最初はいつも通りのコラボイベかと思っていたが、まさかの本編!
元々、EXTRAシリーズが一番好きな作者のテンションは鰻登り。
そして、予想はしていたが、ラスボスは殺生院キアラ!しかも人類悪(ビースト)!!
魔神柱案件どころか、七章、終章に匹敵するレベルだとは夢にも思わなかった。
しかも、それで終わりではなく、まさかの殺生院キアラ(アルターエゴ)のプレイアブル化!彼女が仲間になる日が来ようとは……。
そして、竹箒日記でのCCCイベの補足。FGO世界の彼女は正真正銘の聖女であり、どこかの赤マントを彷彿とさせる彼女の在り方に作者は完全に魅了されてしまった。そんな彼女もゼパなんとかのせいでCCCキアラ諸共無かったことにされてしまった。CCCでの彼女見た上でのFGO世界の彼女に起きた奇跡、それが悲劇的な最期になってしまった。どうしても彼女を救いたいと思った。そして、セラフィックスではなくカルデアに彼女がいたのならばまた違った結末になったのだろうかと考え、この作品を執筆することになりました。

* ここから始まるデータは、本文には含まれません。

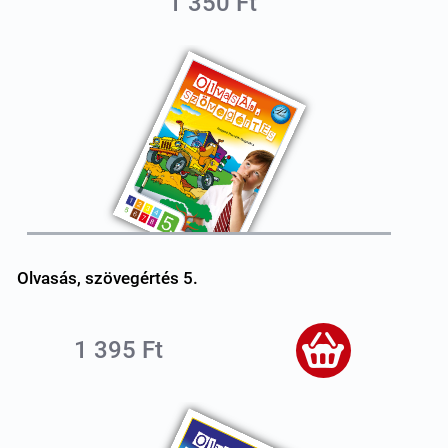
1 350 Ft
Olvasás, szövegértés 5.
1 395 Ft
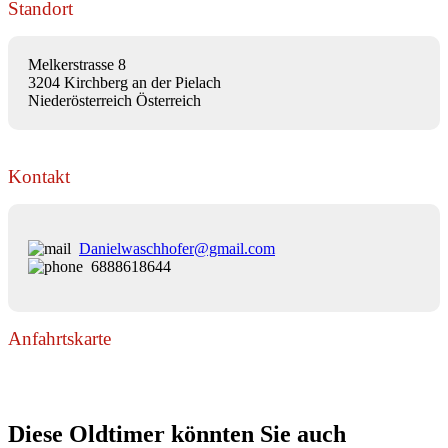
Standort
Melkerstrasse 8
3204 Kirchberg an der Pielach
Niederösterreich Österreich
Kontakt
Danielwaschhofer@gmail.com
6888618644
Anfahrtskarte
Diese Oldtimer könnten Sie auch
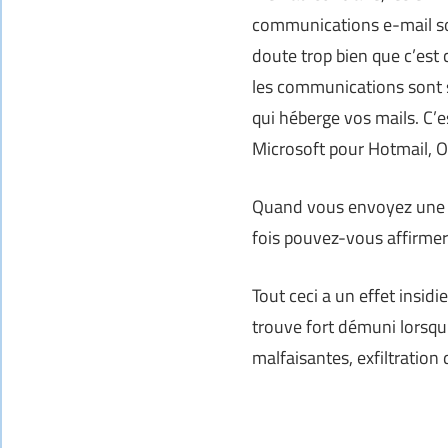
communications e-mail son
doute trop bien que c’est
les communications sont sé
qui héberge vos mails. C’e
Microsoft pour Hotmail, O
Quand vous envoyez une i
fois pouvez-vous affirmer 
Tout ceci a un effet insidi
trouve fort démuni lorsqu’
malfaisantes, exfiltration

初めて小説を書く初心者のくせに初っ端からこれを書くのか? リアルが忙しいのに大丈夫か? といった様々な問題があったわけですが、溢れ出る衝動は抑えきれませんでした。
初心者の拙い文章ですが、生暖かい目で末永く見守って頂ければ幸いです。それとまだリアルの方で忙しく始まったばかりなのに不定期の更新となってしまうことをお詫びいたします。